## The problem:
Reproduce every entry below word for word, omitting the pictures.

[[ The input open ]]

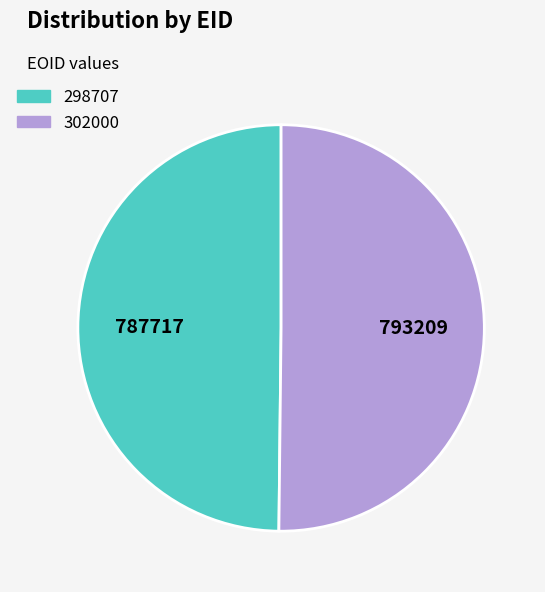

True or false: 302000 accounts for 58% of the total.

False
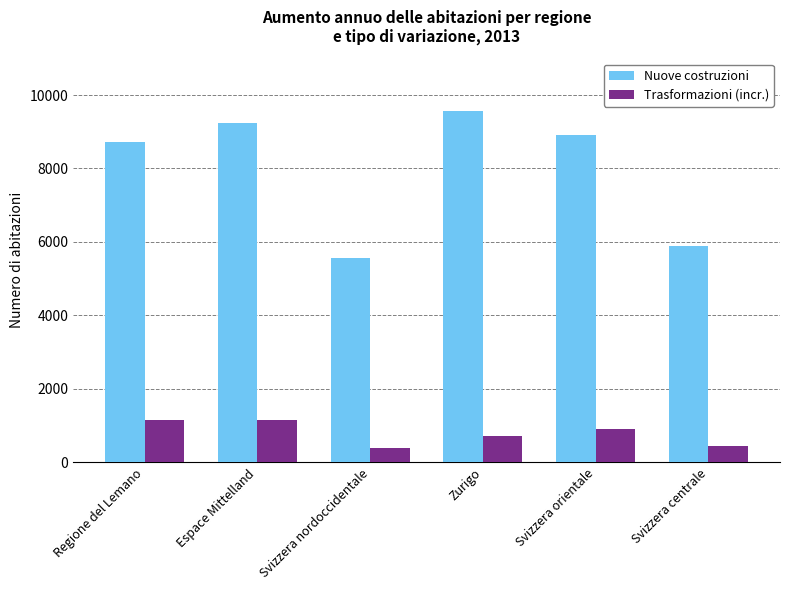

How many data points in Nuove costruzioni are less than 8913?

3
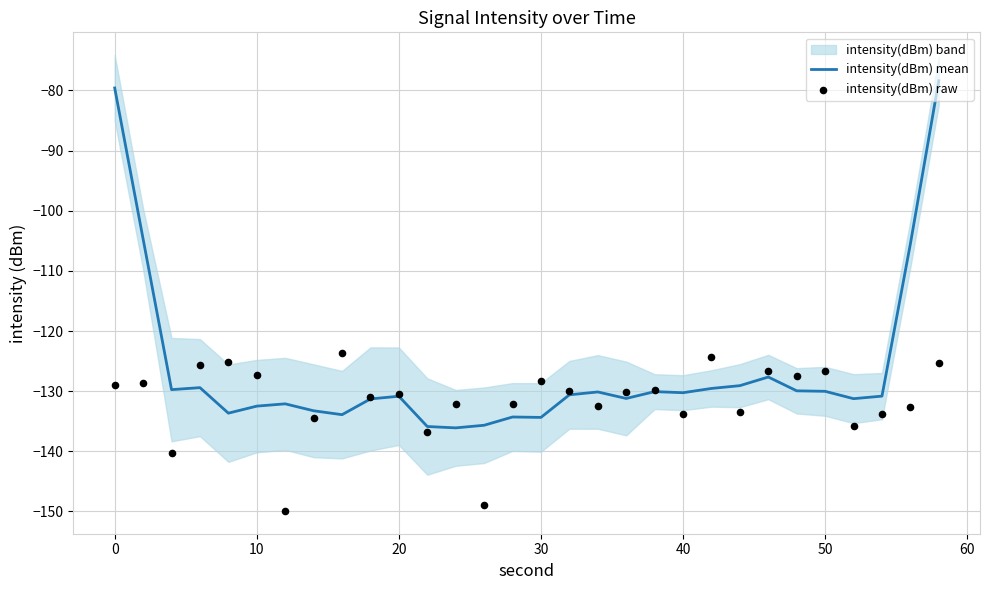

What is the highest value of the intensity(dBm) mean series?

-78.4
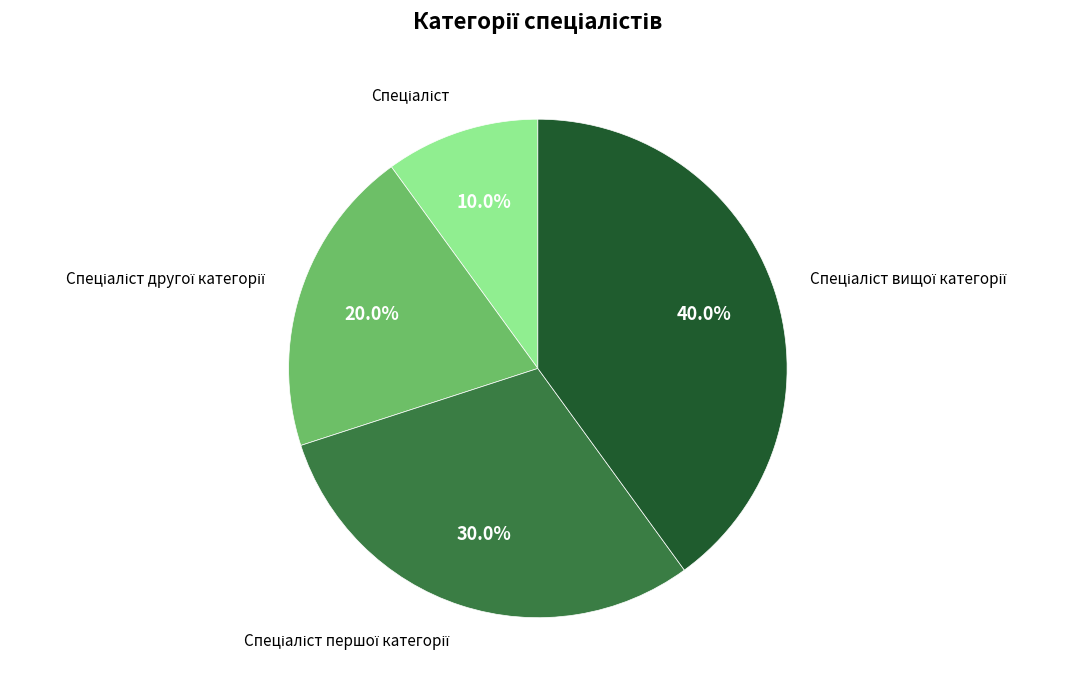

How many slices are in this pie chart?

4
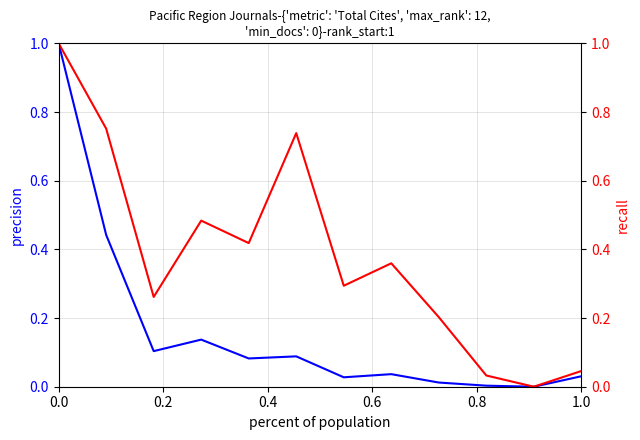

True or false: Citable Docs. (3years) and Total Cites (3years) intersect in this chart.

False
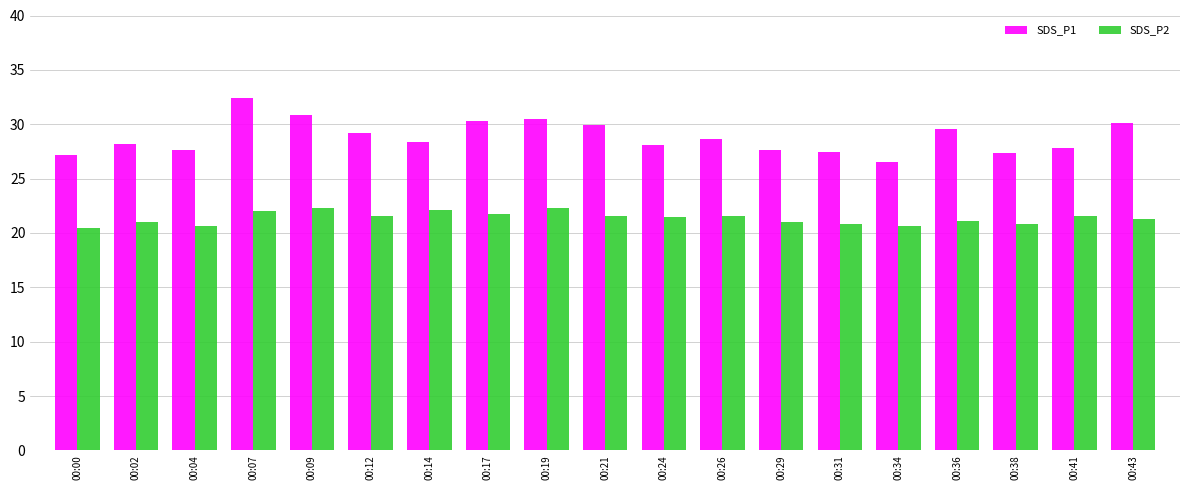

Where does the SDS_P1 series first go above 28?

00:02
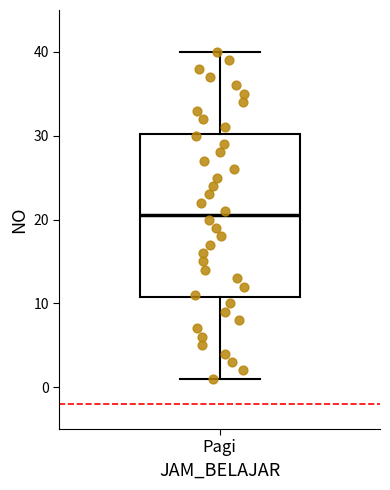

Read this box plot against the y-axis: the position of the median line, the range covered by the box, and the ends of both whiskers. The values are not printed on the chart, so give them approximately, as read against the axis.

median 21, box 11 to 30, whiskers 1 to 40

[[ The input closed ]]

## Output for this exercise:
True or false: 302000 accounts for 58% of the total.

False

How many data points in Nuove costruzioni are less than 8913?

3

What is the highest value of the intensity(dBm) mean series?

-78.4

How many slices are in this pie chart?

4

True or false: Citable Docs. (3years) and Total Cites (3years) intersect in this chart.

False

Where does the SDS_P1 series first go above 28?

00:02

Read this box plot against the y-axis: the position of the median line, the range covered by the box, and the ends of both whiskers. The values are not printed on the chart, so give them approximately, as read against the axis.

median 21, box 11 to 30, whiskers 1 to 40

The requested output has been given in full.